Little Rock, Arkansas
By Gaia Squarci
I’ll never forget the day I first came in contact with blindness. It was a day in November 2011. A couple of months earlier, I had come to New York to pursue photography, shaping an identity largely based on what I see and the way I see it. Blindness was pure terror for a photographer like me – and it was also mysterious.
On that day, I walked into Visions, a center for the blind, and 10 minutes later I was sitting on an armchair with a weird hat on my head, posing for a picture in a photography class. I was totally confused but simultaneously my focus crystallized. I wanted to see — and photograph — what the sighted don’t imagine is still possible for the blind.
Dale Layne, 31, was one of the blind photographers in that class. Dale is from Guyana and is talkative and composed.
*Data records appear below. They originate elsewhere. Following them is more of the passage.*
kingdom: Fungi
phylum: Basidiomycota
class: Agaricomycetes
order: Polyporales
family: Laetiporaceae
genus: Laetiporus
Since, he’s become a friend and a point of reference when I try to explore perceptions of space and time, identity, culture, memory and love, as heavily altered by the lack of vision.
Dale picked up the phone dozens of times to help me in this process and I was intrigued when one day he told me he would move to Arkansas to study IT in a school for the blind. I knew it would be a key experience for him. Technology has always been a passion for him but I had never seen Dale satisfied with his employment situation.
I recall seeing him disassembling a computer at home and fixing it in front of me, using the visual memory that he had from before glaucoma took his sight at age 19.